In a race that's seen key groups sitting out of the endorsement game, Ted Wheeler is taking one of his newfound supporters to task.

Wheeler this afternoon joined a chorus of people questioning a billboard paid for by the Portland Business Alliance, which endorsed Wheeler for mayor earlier this month. It's part of the "Real Change, Not Spare Change" campaign the PBA dredged up again last year, and shows a person holding a cardboard sign that says "Your spare change funds my addictions."

The sign's led to outcry in recent days, because it paints anyone asking for change as an addict. An online petition demanding the billboards be scotched has nearly 900 supporters.

Among them, at least in spirit, is Wheeler, who lumps the PBA-funded billboard with another controversial billboard posted by the Portland Police Association (PPA) last year (more on that mayhem here). Here's what the candidate's campaign posted to Facebook:


The PPA, Portland's rank-and-file police union, recently tapped Multnomah County Commissioner Jules Bailey as its choice for mayor, and Wheeler's made the police billboard an issue before. But in calling out spare change billboard, Wheeler's taking issue with his his own business backers on their messaging blitz.

He's also seeing eye-to-eye with Mayor Charlie Hales. Since electing not to run for re-election last year—a decision spurred in part by business leaders actively seeking opponents to run against him—Hales has engaged in a fairly public dispute with the PBA around the homelessness issues that have dominated this year's mayoral race (and civic discourse in general). The organization's persistent "Portland can do better" mantra clearly rubs the mayor the wrong way.

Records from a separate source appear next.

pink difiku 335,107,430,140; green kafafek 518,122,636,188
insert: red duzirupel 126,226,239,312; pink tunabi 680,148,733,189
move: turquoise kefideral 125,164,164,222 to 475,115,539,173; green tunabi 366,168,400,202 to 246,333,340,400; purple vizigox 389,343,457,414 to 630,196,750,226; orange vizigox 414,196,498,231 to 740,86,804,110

Just this morning, while allocating an emergency fund of $2.75 million toward homeless services, Hales couldn't resist taking a shot at the group.

"We have a local business group that’s spending their money on billboards saying 'We can do better,'" Hales said. "Well we can do better but it costs money."

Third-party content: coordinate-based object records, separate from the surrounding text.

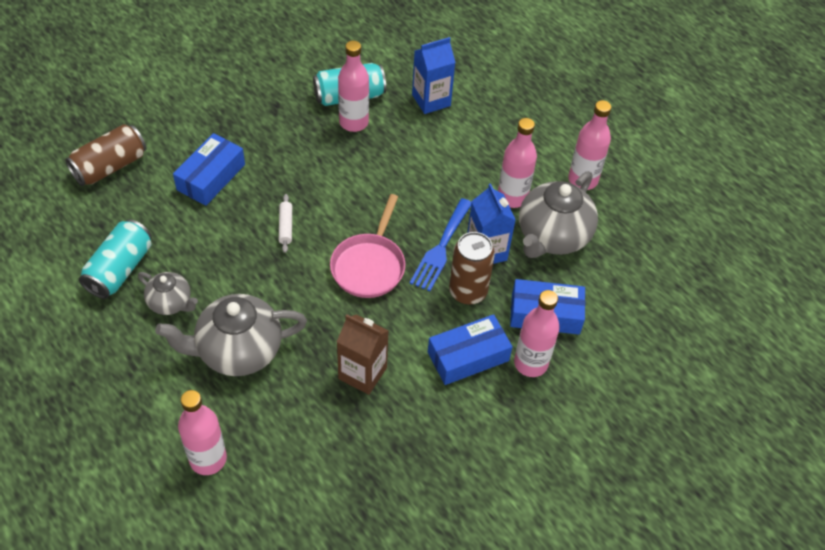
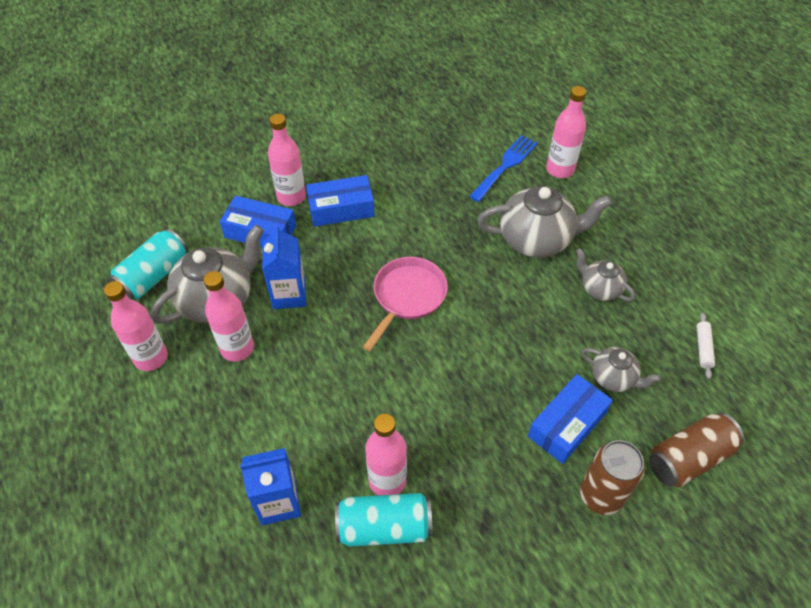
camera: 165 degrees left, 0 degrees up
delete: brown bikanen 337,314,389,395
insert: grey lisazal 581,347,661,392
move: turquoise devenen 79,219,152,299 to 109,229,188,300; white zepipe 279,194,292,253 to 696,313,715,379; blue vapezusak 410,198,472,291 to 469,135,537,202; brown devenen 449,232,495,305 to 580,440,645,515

Here's what the PBA's Lynnae Berg told the Oregonian when it asked about the sign:

"[The billboard] is a way to remind people that we are a larger community and we want to be responsible with our money... We're just asking people to think about, 'Where is my money going and is it going to the highest purpose possible?'"

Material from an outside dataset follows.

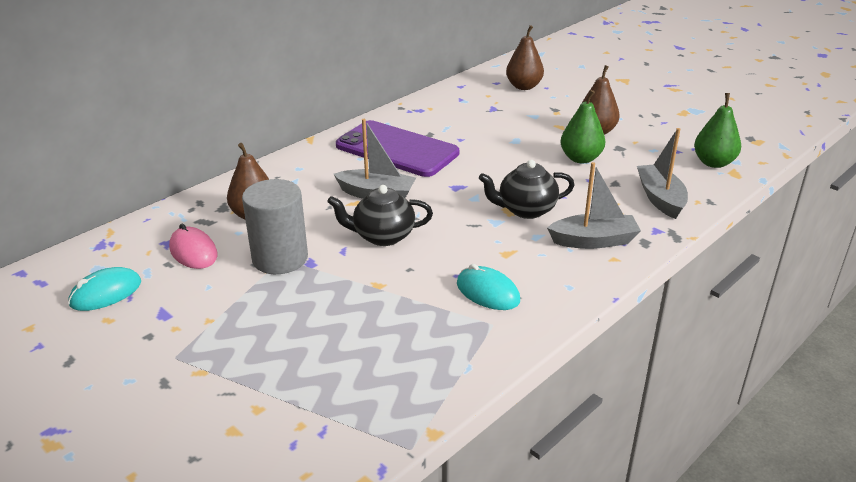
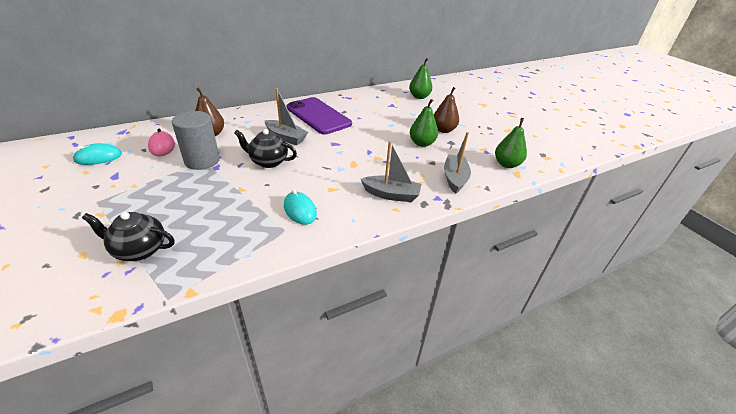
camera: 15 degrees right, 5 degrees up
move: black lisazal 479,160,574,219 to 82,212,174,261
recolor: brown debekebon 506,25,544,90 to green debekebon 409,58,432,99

In fact, according to the PBA's own data, it's most likely going toward buying a meal. Berg knows that perfectly well. We talked about it last year, before the Mercury reported that the PBA conducted a paid survey of Portland panhandlers that suggested nearly 80 percent bought food with the money they received—by far the most prevalent purchase. A lot of people also bought cigarettes, which is of course an addiction, but not one of those being strongly hinted at in the billboard.

Less than a third of respondents to the PBA's survey said they used panhandling for drugs. A little over a third used it to buy alcohol. You'd think that's something the organization that bothered to pay for the study would want to highlight. Instead: billboard.